Notre travail vient d'autant plus à point nommé que nous avons appris que le Haut conseil de l'éducation consacrera son prochain rapport annuel, remis chaque été au Président de la République, au collège. Ainsi, c'est notre mission, qui, la première, publiquement, formulera des préconisations sur le sujet.

Notre conclusion d'ensemble est qu'il faut relancer le socle commun pour rétablir le collège unique. Comme nous l'a dit l'inspecteur général de l'éducation nationale Jean-Paul Delahaye, le drame du collège, c'est qu'il inflige aux 15 % d'élèves connaissant les plus graves difficultés, un parcours conçu pour 30 % environ des élèves, c'est-à-dire pour la classe d'âge qui accède au baccalauréat général. Résultat : « le collège est ce lieu improbable dont l'imaginaire est celui du lycée bourgeois alors qu'il accueille les classes du certificat d'études ». Le jugement que je vous rapporte est celui du sociologue François Dubet.

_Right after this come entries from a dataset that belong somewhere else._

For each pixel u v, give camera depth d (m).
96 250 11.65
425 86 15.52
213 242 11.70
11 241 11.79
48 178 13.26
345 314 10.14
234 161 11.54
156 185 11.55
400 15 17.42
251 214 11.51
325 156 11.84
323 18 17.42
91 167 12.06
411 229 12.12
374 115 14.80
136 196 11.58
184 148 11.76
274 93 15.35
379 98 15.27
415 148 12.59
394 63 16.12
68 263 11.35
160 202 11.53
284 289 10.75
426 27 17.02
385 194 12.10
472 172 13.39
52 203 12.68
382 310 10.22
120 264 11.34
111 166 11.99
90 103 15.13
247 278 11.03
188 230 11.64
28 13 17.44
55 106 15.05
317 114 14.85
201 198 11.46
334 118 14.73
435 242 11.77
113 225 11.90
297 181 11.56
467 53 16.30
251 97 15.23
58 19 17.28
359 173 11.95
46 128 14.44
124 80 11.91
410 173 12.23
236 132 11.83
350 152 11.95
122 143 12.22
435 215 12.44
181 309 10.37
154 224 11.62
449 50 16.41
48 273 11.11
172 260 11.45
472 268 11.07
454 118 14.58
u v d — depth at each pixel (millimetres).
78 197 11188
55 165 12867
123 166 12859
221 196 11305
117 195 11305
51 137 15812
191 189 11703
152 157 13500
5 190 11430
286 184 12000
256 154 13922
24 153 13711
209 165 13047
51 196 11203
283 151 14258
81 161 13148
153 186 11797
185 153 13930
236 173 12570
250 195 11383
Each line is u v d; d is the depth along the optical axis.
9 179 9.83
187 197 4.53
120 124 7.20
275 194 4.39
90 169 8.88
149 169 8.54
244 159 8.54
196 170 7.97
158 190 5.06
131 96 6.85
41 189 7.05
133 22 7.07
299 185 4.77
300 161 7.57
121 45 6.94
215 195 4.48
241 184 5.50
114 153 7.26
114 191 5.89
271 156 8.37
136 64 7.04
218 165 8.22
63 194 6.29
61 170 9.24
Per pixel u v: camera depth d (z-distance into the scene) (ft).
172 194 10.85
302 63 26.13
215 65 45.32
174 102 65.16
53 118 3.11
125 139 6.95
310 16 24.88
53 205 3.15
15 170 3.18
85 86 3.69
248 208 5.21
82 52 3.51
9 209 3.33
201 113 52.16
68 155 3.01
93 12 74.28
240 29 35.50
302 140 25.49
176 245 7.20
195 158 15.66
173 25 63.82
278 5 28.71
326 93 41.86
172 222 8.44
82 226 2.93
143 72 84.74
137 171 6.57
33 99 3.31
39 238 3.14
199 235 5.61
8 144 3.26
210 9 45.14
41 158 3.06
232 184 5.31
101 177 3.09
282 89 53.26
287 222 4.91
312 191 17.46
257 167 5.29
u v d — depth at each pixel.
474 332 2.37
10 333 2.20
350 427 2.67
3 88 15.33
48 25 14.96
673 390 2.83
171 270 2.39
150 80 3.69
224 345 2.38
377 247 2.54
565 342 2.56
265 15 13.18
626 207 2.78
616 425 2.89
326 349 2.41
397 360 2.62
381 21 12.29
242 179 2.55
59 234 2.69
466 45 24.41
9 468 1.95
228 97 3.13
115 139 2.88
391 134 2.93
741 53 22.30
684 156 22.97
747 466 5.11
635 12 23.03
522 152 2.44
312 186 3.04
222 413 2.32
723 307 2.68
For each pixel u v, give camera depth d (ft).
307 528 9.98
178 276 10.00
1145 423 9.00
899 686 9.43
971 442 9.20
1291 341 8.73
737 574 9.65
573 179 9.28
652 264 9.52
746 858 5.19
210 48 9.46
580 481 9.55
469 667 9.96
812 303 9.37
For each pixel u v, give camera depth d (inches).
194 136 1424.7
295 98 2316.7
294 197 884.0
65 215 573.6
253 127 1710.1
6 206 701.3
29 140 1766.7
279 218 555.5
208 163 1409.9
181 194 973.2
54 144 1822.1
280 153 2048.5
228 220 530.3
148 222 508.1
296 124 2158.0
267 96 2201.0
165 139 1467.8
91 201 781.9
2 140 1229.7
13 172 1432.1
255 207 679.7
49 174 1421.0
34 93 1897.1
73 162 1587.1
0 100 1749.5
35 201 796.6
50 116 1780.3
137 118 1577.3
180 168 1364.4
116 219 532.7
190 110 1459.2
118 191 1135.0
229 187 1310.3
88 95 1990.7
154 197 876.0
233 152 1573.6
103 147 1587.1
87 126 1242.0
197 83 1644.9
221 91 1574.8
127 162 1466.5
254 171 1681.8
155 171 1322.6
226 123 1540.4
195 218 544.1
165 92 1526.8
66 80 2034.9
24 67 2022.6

C'est pourquoi il faut croire au socle et à ses vertus. En effet, le socle est une chance pour le collège :

– en fixant, pour la première fois, une obligation de résultats à l'École, le socle responsabilise les établissements scolaires ;

– il permet en outre de clore le débat sur le collège unique, car le législateur a lié ce niveau d'enseignement à la scolarité obligatoire ;

– le socle commun permet de dépasser la dichotomie si française entre les savoirs – jugés « nobles » – et les compétences, parfois rabaissées en raison de leur caractère pratique ;

– le socle induit une nouvelle représentation de la scolarité obligatoire susceptible d'effacer la rupture, qui survient en 6ème, entre le premier et le second degré ;

– le socle permet de franchir une « double barrière » : celle du cloisonnement des disciplines, qui a pour effet de morceler l'enseignement, et celle de l'isolement des professeurs, dans leur classe ;

– le socle commun permet de consacrer les savoir-être à l'École dont l'une des grandes faiblesses est que ses élèves ne savent pas innover et n'ont pas le goût du risque.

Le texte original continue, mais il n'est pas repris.